On his way to catapulting India to No. 1 in Tests, Mahendra Singh Dhoni's success mantra during his stint as captain hasn't been much different from his predecessors. The Indian skipper has relied heavily on his batsmen to pile on the runs and then expected bowlers to use the platform and seal the match for them.

Unfortunately, with a bowling unit as lacklustre as the one India has in Sri Lanka, it might have been asking for too much to expect the bowlers to pick up 20 wickets. As a result, the top six batsmen had no option but to come good against a quality bowling attack. But they failed in the first Test in Galle. And India now enter the second Test, starting at the Sinhalese Sports Club on Monday, with a mission to save their top Test ranking.

In the first innings, despite Virender Sehwag's ton and Yuvraj Singh's fluent fifty, not only did India fall short of the follow-on mark by 45 runs but they were also guilty of folding up in just 65 overs. The fact that they couldn't even see the second new ball in the first essay meant they were under tremendous pressure to bat out five sessions to save the match.

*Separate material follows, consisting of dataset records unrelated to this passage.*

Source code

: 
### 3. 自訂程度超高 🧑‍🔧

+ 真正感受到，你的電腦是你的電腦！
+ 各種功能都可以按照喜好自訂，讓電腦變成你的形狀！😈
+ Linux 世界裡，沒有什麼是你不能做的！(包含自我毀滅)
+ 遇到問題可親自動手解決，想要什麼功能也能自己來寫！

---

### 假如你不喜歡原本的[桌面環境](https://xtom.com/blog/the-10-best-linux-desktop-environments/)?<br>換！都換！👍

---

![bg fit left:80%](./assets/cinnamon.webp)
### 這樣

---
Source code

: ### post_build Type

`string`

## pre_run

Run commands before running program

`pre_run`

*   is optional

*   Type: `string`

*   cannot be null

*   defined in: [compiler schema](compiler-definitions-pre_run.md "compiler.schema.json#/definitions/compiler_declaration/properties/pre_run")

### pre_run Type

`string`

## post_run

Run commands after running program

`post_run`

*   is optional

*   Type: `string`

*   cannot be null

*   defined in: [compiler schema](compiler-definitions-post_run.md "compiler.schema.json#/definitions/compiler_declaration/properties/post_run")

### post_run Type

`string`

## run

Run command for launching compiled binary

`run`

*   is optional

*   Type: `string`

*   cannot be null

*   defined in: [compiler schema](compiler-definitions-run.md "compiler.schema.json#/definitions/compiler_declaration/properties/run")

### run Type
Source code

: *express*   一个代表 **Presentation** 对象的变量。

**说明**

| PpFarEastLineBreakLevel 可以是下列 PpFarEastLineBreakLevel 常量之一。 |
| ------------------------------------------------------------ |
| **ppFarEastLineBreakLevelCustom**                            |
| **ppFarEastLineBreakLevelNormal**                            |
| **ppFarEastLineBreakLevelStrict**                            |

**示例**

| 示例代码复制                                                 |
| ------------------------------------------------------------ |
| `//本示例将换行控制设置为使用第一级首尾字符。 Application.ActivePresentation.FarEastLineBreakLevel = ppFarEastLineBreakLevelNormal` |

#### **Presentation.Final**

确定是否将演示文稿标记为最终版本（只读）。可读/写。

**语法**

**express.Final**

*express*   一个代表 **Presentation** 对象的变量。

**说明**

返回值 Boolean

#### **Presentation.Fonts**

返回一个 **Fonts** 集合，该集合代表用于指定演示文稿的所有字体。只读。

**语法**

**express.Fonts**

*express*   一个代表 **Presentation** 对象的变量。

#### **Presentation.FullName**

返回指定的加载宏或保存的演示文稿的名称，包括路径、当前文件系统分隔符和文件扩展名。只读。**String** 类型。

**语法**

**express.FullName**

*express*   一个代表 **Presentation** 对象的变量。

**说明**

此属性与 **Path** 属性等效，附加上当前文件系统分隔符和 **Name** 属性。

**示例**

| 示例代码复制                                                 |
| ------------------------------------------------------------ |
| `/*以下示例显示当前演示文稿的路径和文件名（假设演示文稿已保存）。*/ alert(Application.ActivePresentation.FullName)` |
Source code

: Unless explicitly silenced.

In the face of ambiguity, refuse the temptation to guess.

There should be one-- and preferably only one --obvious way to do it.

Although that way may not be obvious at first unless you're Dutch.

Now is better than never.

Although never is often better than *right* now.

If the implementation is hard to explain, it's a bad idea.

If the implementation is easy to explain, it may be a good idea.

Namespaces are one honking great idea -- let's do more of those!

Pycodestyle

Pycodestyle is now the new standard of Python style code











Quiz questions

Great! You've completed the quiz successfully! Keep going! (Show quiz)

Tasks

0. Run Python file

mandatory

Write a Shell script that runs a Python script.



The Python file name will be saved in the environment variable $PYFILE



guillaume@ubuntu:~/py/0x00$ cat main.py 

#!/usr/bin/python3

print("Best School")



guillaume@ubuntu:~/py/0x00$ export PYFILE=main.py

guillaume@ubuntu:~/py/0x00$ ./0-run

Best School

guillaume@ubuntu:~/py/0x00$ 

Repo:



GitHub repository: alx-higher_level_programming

And the second innings wasn't much different either. Once the Rahul Dravid-Sachin Tendulkar partnership was broken, had the tail not hung on along with VVS Laxman for more than a session, India could have been bowled out in as few overs as in the first innings.

This is certainly not justified, especially with the batting talent India have. When you have in the top six Sehwag, Gautam Gambhir, Dravid, Tendulkar, Laxman and Yuvraj — and Dhoni at No. 7 — failing twice in two innings on a wicket that hardly had anything in it for bowlers is unpardonable.

This meant that if the bowlers were guilty of not making an impression on the game, the batsmen committed a crime by not living up to their potential, leave alone raising the bar. The second Test will be played on a Sinhalese Sports Club track which is "firm and full of runs," according to curator Anuruddha Polonowita.

While this is good news for the Sri Lankan team, who will be focussed on winning the series and could make do with a draw in the second Test, it makes matters worse for the Indians. Desperately seeking a win to level the series, the batsmen were hard at work at the nets on Saturday. What remains is for the top six to convert form in the nets to performance out in the middle.